%%

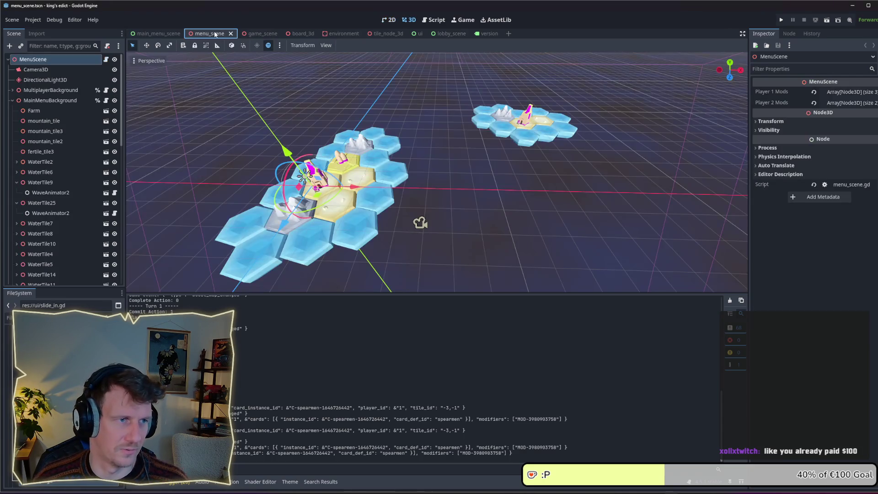
- Look through the game_scene and ui scenes, ending on the lobby_scene layout
{"action": "left_click", "coordinate": [253, 35]}
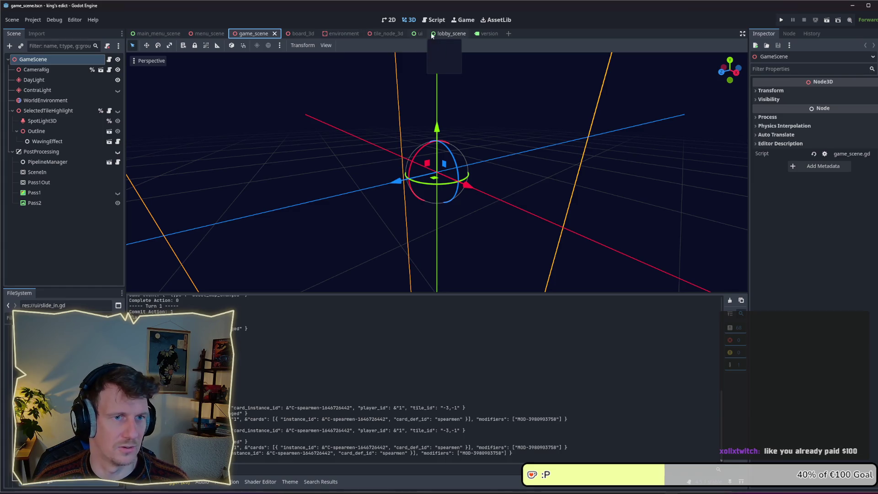
{"action": "left_click", "coordinate": [411, 33]}
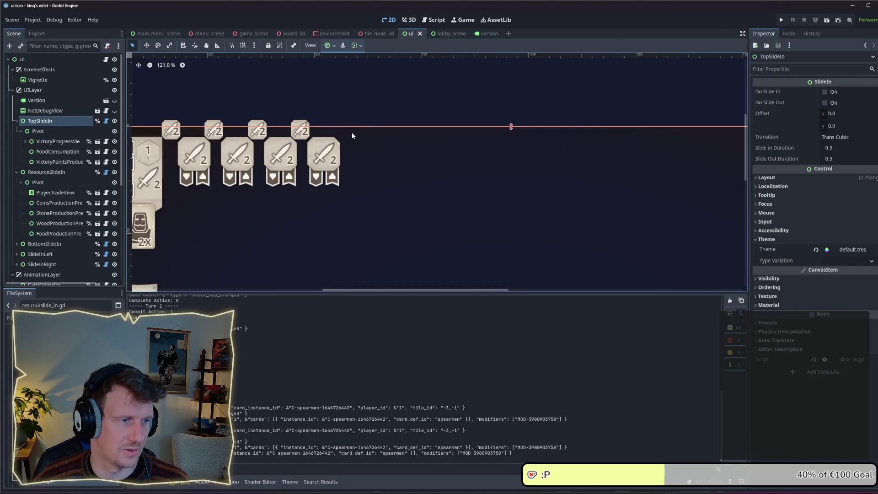
{"action": "left_click", "coordinate": [453, 34]}
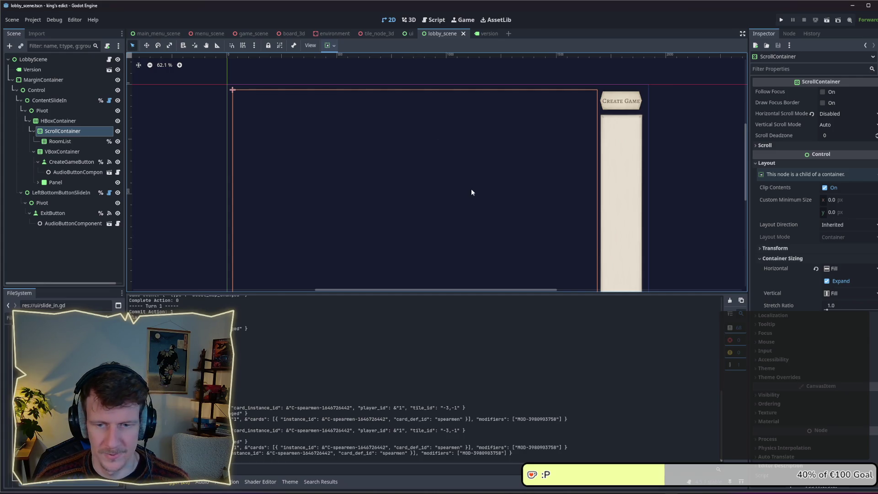
- Pan around the lobby_scene layout, selecting its Control node and comparing with the version scene
{"action": "left_click_drag", "start_coordinate": [471, 192], "coordinate": [463, 157]}
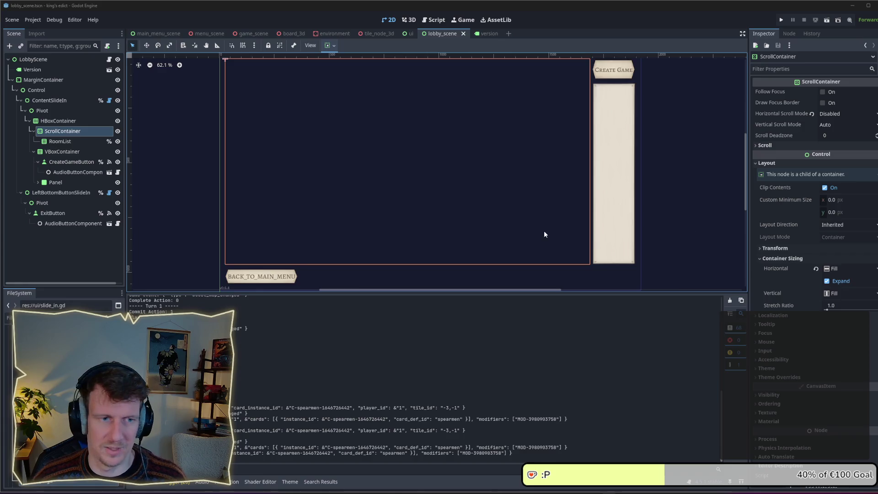
{"action": "left_click", "coordinate": [358, 277]}
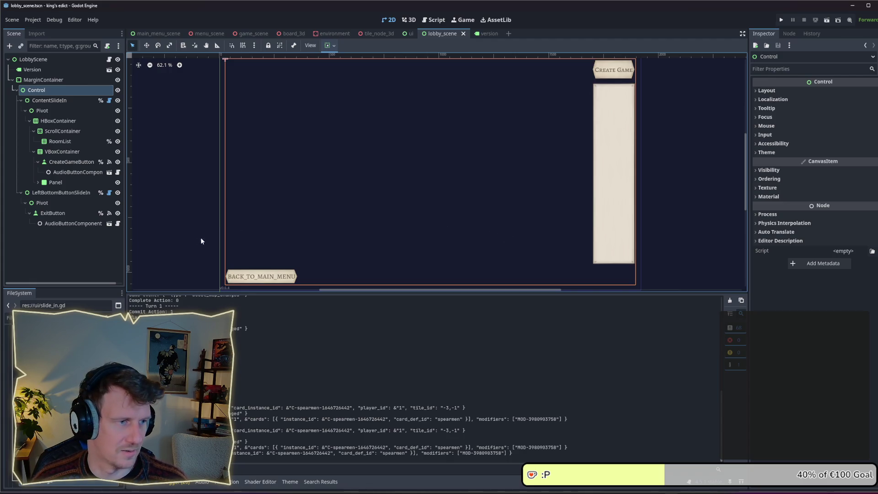
{"action": "left_click", "coordinate": [182, 240]}
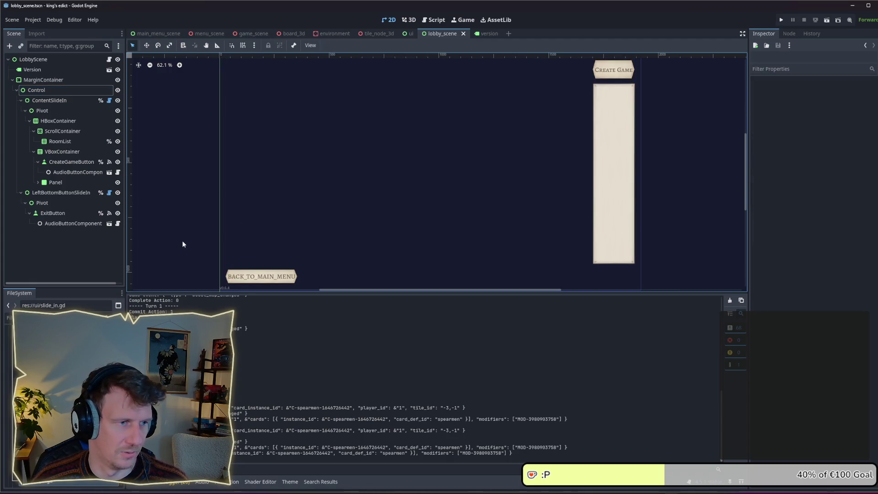
{"action": "left_click", "coordinate": [486, 34]}
{"action": "left_click", "coordinate": [443, 35]}
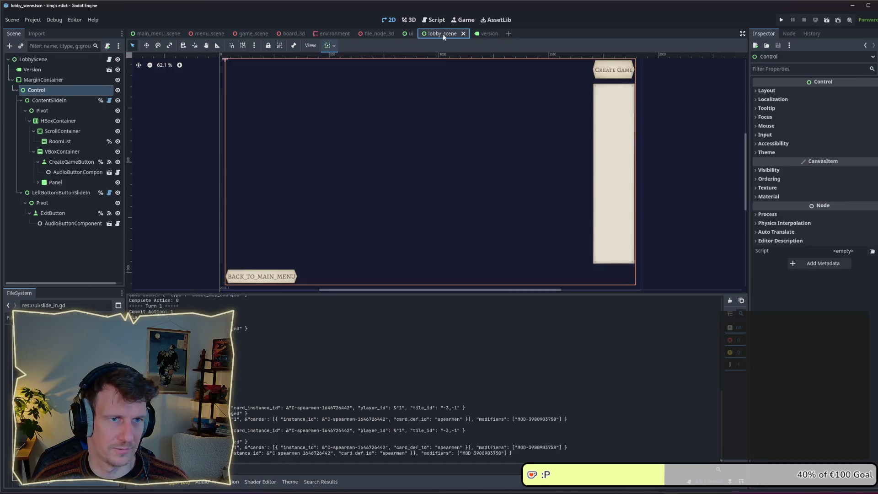
{"action": "scroll", "coordinate": [416, 146], "scroll_direction": "down", "scroll_amount": 1}
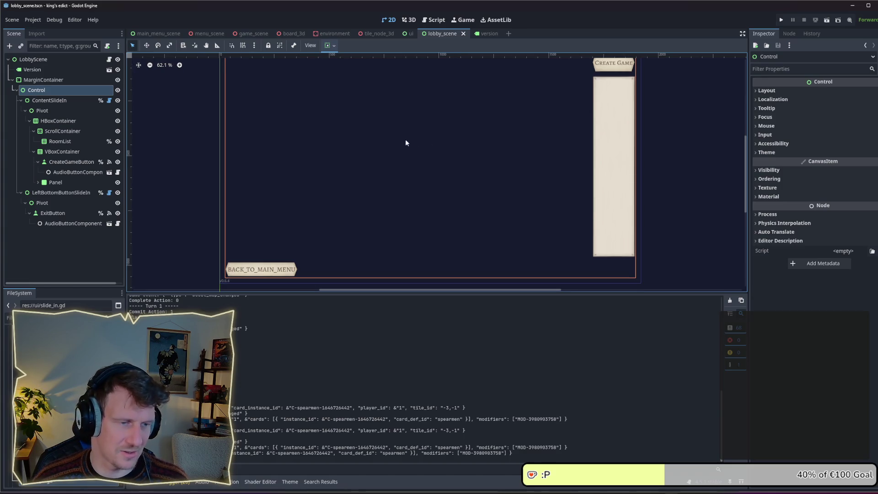
{"action": "scroll", "coordinate": [395, 137], "scroll_direction": "down", "scroll_amount": 1}
{"action": "scroll", "coordinate": [391, 131], "scroll_direction": "up", "scroll_amount": 1}
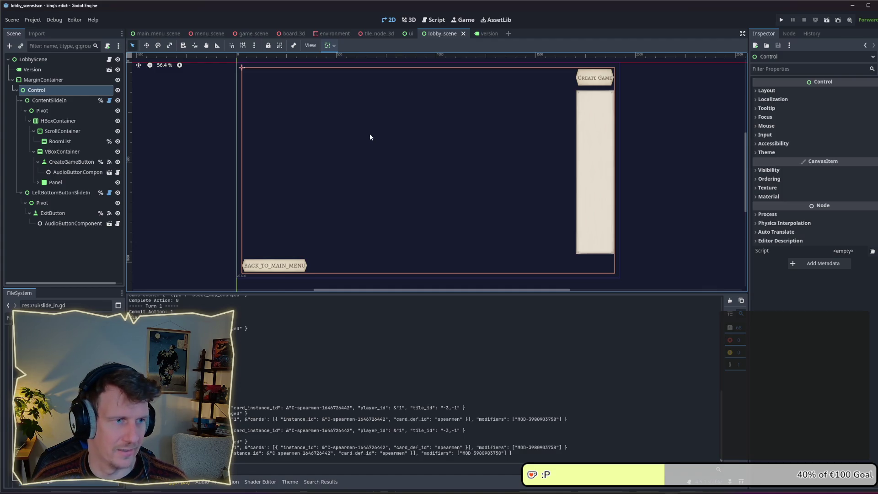
{"action": "left_click_drag", "start_coordinate": [369, 133], "coordinate": [372, 137]}
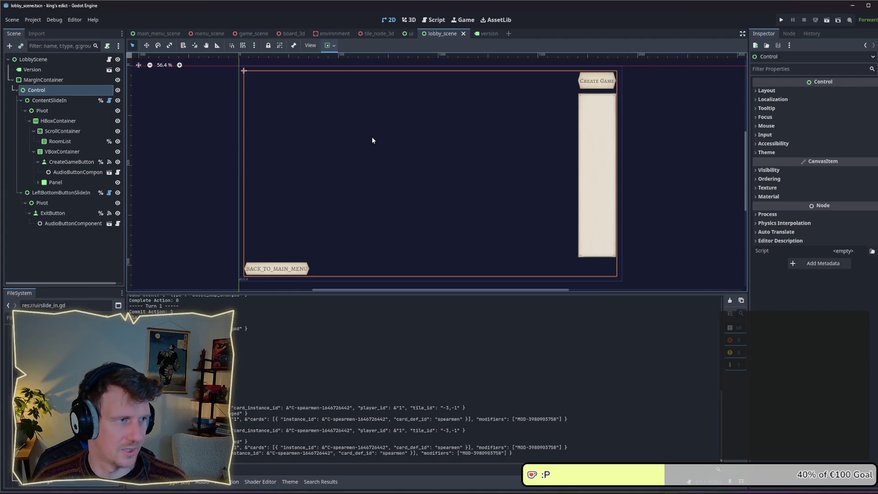
{"action": "left_click", "coordinate": [485, 35]}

%%

**TASK REQUIREMENTS**
Without changing a word, retype every entry above, but drop its pictures.

**SOLUTION TO THIS PROBLEM**
- Look through the game_scene and ui scenes, ending on the lobby_scene layout
{"action": "left_click", "coordinate": [253, 35]}
{"action": "left_click", "coordinate": [411, 33]}
{"action": "left_click", "coordinate": [453, 34]}
- Pan around the lobby_scene layout, selecting its Control node and comparing with the version scene
{"action": "left_click_drag", "start_coordinate": [471, 192], "coordinate": [463, 157]}
{"action": "left_click", "coordinate": [358, 277]}
{"action": "left_click", "coordinate": [182, 240]}
{"action": "left_click", "coordinate": [486, 34]}
{"action": "left_click", "coordinate": [443, 35]}
{"action": "scroll", "coordinate": [416, 146], "scroll_direction": "down", "scroll_amount": 1}
{"action": "scroll", "coordinate": [395, 137], "scroll_direction": "down", "scroll_amount": 1}
{"action": "scroll", "coordinate": [391, 131], "scroll_direction": "up", "scroll_amount": 1}
{"action": "left_click_drag", "start_coordinate": [369, 133], "coordinate": [372, 137]}
{"action": "left_click", "coordinate": [485, 35]}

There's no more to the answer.